Kazi Zahidul Hasan :
Crude oil prices have shot to a five-month high settling at US$74.51 dollar per barrel on Thursday. The price increase has been driven primarily by the prospect of a decline in oil supply from OPEC and other top exporters.
Officials and Economists say that the rebounding oil prices could take a bite of Bangladesh’s economy by widening fiscal and current account deficit.
“The upward spiral in international crude oil prices would push up Bangladesh’s oil import bills renewing pressure for oil price subsidy,” a high official of the Energy Ministry told The New Nation yesterday asking not to be named.
Crude oil prices have increased over 30 per cent since the beginning of 2019 and now it reached over US$70 dollars per barrel from US$47 in June 2017 and below US$30 dollar in 2016.
“The recent rise in crude prices, if sustained,” oil import would become more expensive putting additional burden on the national exchequer,” said the Energy Ministry official.
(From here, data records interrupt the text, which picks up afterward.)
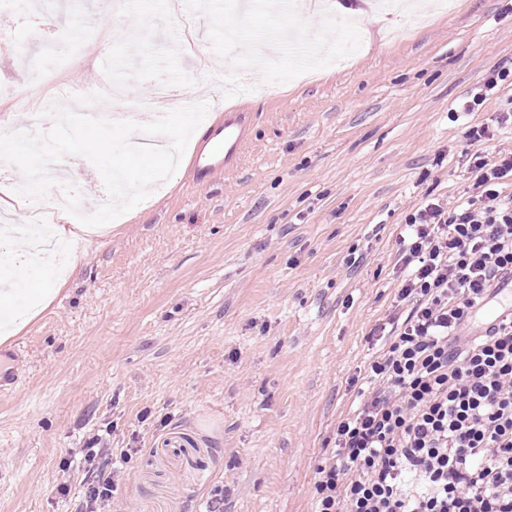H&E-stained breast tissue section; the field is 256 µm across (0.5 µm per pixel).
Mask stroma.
Segmentation results:
<instances>
[{"mask_svg": "<svg viewBox=\"0 0 512 512\" xmlns=\"http://www.w3.org/2000/svg\"><path fill=\"white\" fill-rule=\"evenodd\" d=\"M277 15L242 0H100L0 9V103L57 101L55 84L129 82L136 101L96 114L134 115L158 78L184 105L220 89L210 118L245 110L237 166L195 186L192 149L175 174L77 244L63 288L45 268L48 306L0 341V512H76L84 456L97 441L126 491L112 512H311L318 466L337 421L368 386V367L408 307L398 299L406 219L430 199L466 201L477 147L512 152V78L472 112L452 108L512 62V0H439L378 15L367 0ZM81 39H73V30ZM207 47L184 51L187 36ZM357 49L337 60L335 49ZM94 211L109 195L97 167L67 155L49 170Z\"/></svg>", "mask_w": 512, "mask_h": 512, "instance_id": "35a3bbf8", "label": "stroma"}]
</instances>
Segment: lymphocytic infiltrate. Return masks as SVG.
I'll return each instance as SVG.
<instances>
[{"label":"lymphocytic infiltrate","mask_w":512,"mask_h":512,"mask_svg":"<svg viewBox=\"0 0 512 512\" xmlns=\"http://www.w3.org/2000/svg\"><path fill=\"white\" fill-rule=\"evenodd\" d=\"M475 193L410 214L398 293L407 317L369 366L364 402L336 424L312 512H512V310L478 335L474 312L512 275V153L475 152ZM79 512L119 489L103 451L85 456Z\"/></svg>","instance_id":"lymphocytic-infiltrate-1"}]
</instances>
BPC spent $3.67 billion for importing 68 lakh tonnes of petroleum products in last fiscal year.
The State-owned corporation is set to import 75 lakh tonnes of oil in the current fiscal year (2018-19) with an estimated cost of US$4.85 billion.
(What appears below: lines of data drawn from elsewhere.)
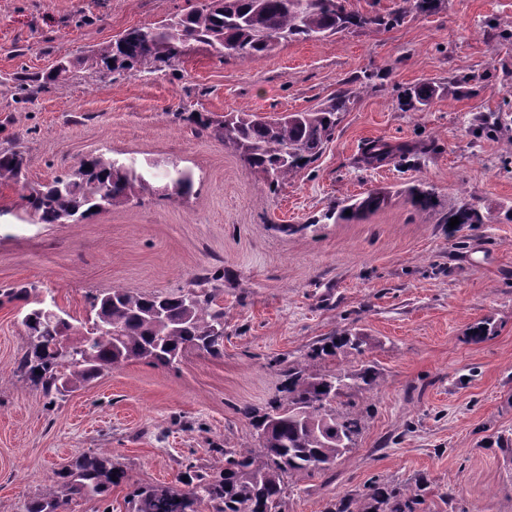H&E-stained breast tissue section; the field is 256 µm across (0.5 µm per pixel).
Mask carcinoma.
<instances>
[{
	"mask_svg": "<svg viewBox=\"0 0 512 512\" xmlns=\"http://www.w3.org/2000/svg\"><path fill=\"white\" fill-rule=\"evenodd\" d=\"M436 0H402L387 14H361L347 8V0H209L147 30L133 29L81 57L79 65L106 75L132 69L153 71L179 59L190 42L208 45L220 57L255 61L283 41L323 40L351 27L386 29L411 12L433 6ZM19 89L29 94L45 89L37 76H16ZM435 88L422 84L408 100L426 106ZM353 92L340 90L314 108L287 112L276 118H258L243 112L224 115L215 136L233 146L251 171L275 193L298 170L314 163L329 142L338 114L347 111ZM399 149L379 140L364 148V160L381 164L396 158ZM26 168L23 152H0V185L17 184ZM171 181L182 196L192 193L193 179L177 169ZM156 188L148 172L136 163L103 154L83 161L78 172L62 174L34 188L26 196L34 215L45 224L76 223L99 205L119 207L133 199L153 196ZM391 198L376 190L342 208H329L321 219L357 221L379 210ZM351 214H345V211ZM461 224H483L486 216L470 202L461 203L449 217ZM43 301L30 303V320L22 321L29 349L17 371L41 387L49 403L61 393L59 384L77 389L101 373L129 361L145 360L171 367L188 349L213 357L223 354L224 308L214 294L191 289L178 296L146 295L123 289L91 296L92 325L72 338L67 349L58 347L56 323L39 313ZM112 325V338L99 341V326ZM363 342L345 331L325 339L315 356L362 354ZM377 373L337 370L309 374L302 367L288 369V399L276 400L264 416L260 448H219L224 466L186 471L172 485L140 486L131 494L133 512H276L285 479L294 473L325 471L355 444L359 416H339L332 408L347 390L371 386ZM29 506V512H63L75 498L107 500L112 485L123 474L114 472L104 452L82 454L58 473ZM418 495L398 485L374 483L357 497L336 504L334 512H418Z\"/></svg>",
	"mask_w": 512,
	"mask_h": 512,
	"instance_id": "cac0c4a2",
	"label": "carcinoma"
}]
</instances>
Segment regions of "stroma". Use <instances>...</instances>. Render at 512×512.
I'll list each match as a JSON object with an SVG mask.
<instances>
[{"mask_svg": "<svg viewBox=\"0 0 512 512\" xmlns=\"http://www.w3.org/2000/svg\"><path fill=\"white\" fill-rule=\"evenodd\" d=\"M202 0H0V150L28 167L0 186V289L31 288L85 331L90 297L115 288L177 293L197 276L224 307V354L194 349L161 368L120 365L48 404L21 378L24 307L0 305V512H28L56 472L107 452L125 477L106 503L67 512H128L137 486L171 485L185 464L222 466L223 449L259 445L256 421L286 399L288 369L369 367L376 384L337 399L356 414L353 447L328 471L285 480L279 512H327L374 482L419 494L423 512H512V0H438L390 29L350 28L280 43L255 62L189 43L153 72L105 76L76 61L126 31L157 26ZM72 61L68 80L49 76ZM46 78L18 93L20 70ZM428 83V106L407 94ZM356 90L320 157L277 193L198 118L270 116ZM401 155L366 165V143ZM103 153L156 175L157 193L78 224H43L31 188ZM190 171V195L168 177ZM432 190L421 209L407 190ZM393 189L349 224L319 222L352 196ZM485 224L449 226L461 201ZM490 332L472 341L470 331ZM363 354L312 357L338 332Z\"/></svg>", "mask_w": 512, "mask_h": 512, "instance_id": "35a3bbf8", "label": "stroma"}]
</instances>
“BPC is now incurring Tk 12-15 crore as day losses from oil trade in domestic market,” a BPC official told The New Nation adding that if the domestic oil prices are not revised upward, it will widen BPC’s losses further. The BPC already sought Tk 8,500 crore as subsidy from the Finance Ministry to foot oil import bills for the current fiscal year. “The rising oil import bill can exacerbate the country’s fiscal and current account deficit and thereby pose challenges to various macroeconomic fronts,” former Finance adviser to the Caretaker Government Dr AB Mirza Azizul Islam told The New Nation on Friday.
He said it might also weigh on already weakened local currency, which is expected to depreciate further as a result of balance of payment pressure caused by rising oil import bills.
“A sustained period of oil price increase may force the government to hike the domestic oil price which may fuel inflation,” added Mirza Aziz.
He cited that international crude oil prices have started to trend up after remaining fairly stable for much of the last two years. This along with rise in the prices of other commodities could exert inflationary pressure and have the potential to adversely impact on the economy. “Bangladesh is a net importer of oil. The price volatility will make oil more expensive creating various macroeconomic imbalances,” Lead Economist, World Bank’s Dhaka Office Dr Zahid Hussain told The New Nation.
He said that the recent hardening of oil prices would have negative impact on the country’s overall trade position and current account. The local currency is expected to continue to face depreciation pressures reflecting several factors including widening current account deficit.